Aveva perso il reddito di cittadinanza con l'accusa di aver nascosto, al momento della presentazione della domanda, vincite on line per oltre 300 mila euro. Dall’analisi della movimentazione dei diversi conti di gioco, però, sarebbe emersa un’altra verità e alla fine l’imputato è stato assolto perché il fatto non costituisce reato. Così ha deciso il giudice per l’udienza preliminare Fabio Pilato per un uomo di Montelepre finito a processo per truffa dopo un’indagine della guardia di finanza.

L’uomo aveva perso il sussidio perché, secondo l’accusa, aveva omesso di indicare nell'istanza per accedere al sussidio le somme incassate. Il suo legale, l’avvocato Valentina Castellucci, ha depositato invece una consulenza per dimostrare “la sostanziale iniquità del conteggio delle vincite lorde". In buona sostanza, secondo la sua tesi, quelle vincite non potrebbero considerarsi tali visto che le stesse somme possono essere rigiocate e, come spesso accade, perse in una o più sessioni di gioco.

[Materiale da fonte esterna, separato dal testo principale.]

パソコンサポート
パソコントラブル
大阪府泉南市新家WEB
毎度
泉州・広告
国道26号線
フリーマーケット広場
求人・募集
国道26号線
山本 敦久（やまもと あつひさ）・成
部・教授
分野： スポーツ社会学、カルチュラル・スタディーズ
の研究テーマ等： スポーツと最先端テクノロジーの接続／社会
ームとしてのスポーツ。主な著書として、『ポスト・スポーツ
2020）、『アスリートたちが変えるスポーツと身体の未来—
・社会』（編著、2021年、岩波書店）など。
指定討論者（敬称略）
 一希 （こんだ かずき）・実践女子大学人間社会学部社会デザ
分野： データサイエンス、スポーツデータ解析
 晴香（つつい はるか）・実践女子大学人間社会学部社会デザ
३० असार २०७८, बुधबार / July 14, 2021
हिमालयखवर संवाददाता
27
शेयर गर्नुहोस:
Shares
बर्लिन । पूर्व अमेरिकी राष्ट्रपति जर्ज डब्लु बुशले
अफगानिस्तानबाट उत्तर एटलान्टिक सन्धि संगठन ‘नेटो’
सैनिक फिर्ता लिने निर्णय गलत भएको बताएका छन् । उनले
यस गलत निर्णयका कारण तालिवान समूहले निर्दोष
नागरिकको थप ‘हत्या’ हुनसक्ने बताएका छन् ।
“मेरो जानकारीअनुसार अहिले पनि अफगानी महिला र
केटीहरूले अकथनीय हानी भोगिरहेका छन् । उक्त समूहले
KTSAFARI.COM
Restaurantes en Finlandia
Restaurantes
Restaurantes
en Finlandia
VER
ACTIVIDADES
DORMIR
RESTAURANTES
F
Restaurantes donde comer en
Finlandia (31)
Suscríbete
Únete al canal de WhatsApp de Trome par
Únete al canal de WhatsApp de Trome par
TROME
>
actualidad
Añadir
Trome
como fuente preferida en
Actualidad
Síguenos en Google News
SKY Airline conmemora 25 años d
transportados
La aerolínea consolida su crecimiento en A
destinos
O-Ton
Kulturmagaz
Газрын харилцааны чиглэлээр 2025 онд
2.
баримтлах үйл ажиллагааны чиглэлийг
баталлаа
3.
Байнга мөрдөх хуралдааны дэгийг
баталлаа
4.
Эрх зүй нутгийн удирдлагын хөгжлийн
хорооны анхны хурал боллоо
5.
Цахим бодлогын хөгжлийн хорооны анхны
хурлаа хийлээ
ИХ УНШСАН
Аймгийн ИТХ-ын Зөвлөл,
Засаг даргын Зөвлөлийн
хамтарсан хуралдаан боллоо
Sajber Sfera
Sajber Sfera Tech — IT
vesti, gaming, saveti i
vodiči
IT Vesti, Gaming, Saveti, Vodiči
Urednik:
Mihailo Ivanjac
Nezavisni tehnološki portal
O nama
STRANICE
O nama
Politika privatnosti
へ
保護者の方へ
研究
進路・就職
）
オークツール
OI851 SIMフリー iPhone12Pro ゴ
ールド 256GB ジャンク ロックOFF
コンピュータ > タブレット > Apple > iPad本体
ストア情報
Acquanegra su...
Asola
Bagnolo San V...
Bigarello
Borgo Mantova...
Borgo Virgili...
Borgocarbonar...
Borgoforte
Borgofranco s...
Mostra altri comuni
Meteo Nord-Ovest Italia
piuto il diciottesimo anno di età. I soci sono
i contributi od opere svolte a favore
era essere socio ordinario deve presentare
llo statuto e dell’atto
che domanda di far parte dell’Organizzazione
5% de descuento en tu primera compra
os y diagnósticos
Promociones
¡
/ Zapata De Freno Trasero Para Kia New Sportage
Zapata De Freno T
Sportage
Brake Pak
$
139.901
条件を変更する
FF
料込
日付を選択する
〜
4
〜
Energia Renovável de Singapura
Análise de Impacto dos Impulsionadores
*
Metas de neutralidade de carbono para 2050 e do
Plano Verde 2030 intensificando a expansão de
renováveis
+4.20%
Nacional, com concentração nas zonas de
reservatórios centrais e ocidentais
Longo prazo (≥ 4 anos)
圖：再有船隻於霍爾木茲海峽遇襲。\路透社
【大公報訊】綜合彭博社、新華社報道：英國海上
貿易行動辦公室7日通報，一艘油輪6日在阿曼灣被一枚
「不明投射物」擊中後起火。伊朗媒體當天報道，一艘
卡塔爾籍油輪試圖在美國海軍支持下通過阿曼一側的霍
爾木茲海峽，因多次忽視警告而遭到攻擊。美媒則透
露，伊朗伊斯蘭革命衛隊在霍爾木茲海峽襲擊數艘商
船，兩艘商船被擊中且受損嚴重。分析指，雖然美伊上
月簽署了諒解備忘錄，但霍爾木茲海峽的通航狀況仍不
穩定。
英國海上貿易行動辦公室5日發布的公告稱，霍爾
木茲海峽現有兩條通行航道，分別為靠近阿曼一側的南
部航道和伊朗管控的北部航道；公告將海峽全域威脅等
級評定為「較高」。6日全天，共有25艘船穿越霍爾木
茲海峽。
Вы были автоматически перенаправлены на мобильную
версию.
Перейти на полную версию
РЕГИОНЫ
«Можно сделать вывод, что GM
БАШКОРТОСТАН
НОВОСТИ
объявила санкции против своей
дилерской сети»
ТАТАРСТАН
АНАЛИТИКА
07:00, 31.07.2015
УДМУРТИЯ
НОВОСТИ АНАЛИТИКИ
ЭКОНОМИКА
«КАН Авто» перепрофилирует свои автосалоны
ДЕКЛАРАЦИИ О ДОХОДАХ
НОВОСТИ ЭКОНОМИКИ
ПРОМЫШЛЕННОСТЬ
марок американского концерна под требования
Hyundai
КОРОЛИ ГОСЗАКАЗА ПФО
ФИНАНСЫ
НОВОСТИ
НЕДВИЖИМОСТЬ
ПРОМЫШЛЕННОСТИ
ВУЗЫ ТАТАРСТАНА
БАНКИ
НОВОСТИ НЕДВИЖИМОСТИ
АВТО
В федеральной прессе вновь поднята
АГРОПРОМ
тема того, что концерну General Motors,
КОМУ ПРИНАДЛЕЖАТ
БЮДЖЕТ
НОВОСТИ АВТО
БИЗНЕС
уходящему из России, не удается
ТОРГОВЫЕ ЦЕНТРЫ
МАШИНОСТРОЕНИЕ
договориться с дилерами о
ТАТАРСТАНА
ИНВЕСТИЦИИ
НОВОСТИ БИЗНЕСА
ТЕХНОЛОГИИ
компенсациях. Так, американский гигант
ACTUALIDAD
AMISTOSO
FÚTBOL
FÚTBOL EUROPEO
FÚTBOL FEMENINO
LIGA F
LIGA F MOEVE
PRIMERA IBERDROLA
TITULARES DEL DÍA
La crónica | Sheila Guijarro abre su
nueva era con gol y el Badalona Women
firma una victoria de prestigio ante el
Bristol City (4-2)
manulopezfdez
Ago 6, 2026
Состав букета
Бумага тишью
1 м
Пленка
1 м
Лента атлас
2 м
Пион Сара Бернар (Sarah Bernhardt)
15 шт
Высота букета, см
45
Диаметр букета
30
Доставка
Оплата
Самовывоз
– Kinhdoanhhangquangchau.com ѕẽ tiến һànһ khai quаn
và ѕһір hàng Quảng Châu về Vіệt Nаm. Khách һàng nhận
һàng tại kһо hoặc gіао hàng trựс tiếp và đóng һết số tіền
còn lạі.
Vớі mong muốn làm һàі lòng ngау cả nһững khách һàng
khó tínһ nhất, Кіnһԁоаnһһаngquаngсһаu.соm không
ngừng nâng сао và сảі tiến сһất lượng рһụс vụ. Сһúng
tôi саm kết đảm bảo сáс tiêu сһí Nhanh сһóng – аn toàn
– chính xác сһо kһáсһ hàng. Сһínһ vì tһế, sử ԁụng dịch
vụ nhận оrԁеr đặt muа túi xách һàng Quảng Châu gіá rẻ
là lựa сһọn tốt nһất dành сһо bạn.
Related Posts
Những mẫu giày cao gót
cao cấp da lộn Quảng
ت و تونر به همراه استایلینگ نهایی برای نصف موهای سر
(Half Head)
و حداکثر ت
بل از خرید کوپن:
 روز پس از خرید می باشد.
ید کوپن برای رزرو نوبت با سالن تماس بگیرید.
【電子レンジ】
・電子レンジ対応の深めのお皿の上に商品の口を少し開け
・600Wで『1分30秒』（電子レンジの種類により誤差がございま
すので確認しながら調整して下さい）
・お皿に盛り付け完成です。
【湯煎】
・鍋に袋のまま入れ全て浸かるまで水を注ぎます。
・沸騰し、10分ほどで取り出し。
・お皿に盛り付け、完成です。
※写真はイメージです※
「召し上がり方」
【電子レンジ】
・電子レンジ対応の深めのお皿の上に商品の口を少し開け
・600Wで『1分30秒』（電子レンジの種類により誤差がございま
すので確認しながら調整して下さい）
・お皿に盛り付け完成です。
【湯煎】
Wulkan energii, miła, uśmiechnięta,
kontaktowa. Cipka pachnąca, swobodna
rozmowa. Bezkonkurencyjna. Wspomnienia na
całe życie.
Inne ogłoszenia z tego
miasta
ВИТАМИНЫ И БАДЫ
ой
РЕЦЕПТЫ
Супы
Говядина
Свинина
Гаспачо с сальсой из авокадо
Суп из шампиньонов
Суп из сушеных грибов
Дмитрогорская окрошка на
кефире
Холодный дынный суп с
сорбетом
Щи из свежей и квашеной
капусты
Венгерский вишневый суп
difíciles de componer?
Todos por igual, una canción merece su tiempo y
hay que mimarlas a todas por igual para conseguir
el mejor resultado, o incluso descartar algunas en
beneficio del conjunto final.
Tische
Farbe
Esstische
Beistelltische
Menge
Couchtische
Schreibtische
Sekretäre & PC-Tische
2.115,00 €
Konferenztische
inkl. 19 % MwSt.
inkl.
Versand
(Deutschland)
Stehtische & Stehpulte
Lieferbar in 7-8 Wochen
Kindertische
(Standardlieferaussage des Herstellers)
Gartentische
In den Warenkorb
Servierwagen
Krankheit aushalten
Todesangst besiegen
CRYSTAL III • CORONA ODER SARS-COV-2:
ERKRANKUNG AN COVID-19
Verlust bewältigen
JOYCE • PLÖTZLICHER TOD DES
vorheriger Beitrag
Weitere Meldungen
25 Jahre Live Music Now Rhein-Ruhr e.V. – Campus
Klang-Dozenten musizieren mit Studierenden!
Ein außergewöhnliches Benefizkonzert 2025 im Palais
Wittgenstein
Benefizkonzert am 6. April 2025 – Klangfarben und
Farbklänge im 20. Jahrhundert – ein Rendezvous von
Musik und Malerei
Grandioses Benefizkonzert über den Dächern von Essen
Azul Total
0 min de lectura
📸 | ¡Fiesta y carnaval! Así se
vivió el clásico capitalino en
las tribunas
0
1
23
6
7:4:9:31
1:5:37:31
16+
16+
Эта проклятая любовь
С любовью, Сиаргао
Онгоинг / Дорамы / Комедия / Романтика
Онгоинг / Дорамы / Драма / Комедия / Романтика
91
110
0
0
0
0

Prima, dunque, che il conto venga "scaricato" con una transazione su un conto corrente o su qualche carta prepagata costituendo in qualche modo un reddito. "Il criterio seguito dai finanzieri di quantificare le vincite, sebbene astrattamente previsto dal legislatore, appare superato e obsoleto perché - spiega l’avvocato - pensato rispetto a giochi differenti da quelli che si trovano sulle piattaforme on line. Il giocatore può conseguire vincite e altrettante perdite senza alcun reale incremento del proprio reddito e senza, peraltro, poter effettuare un’effettiva quantificazione delle stesse. Attenderemo le motivazioni per valutare se richiedere la corresponsione delle indennità arretrate".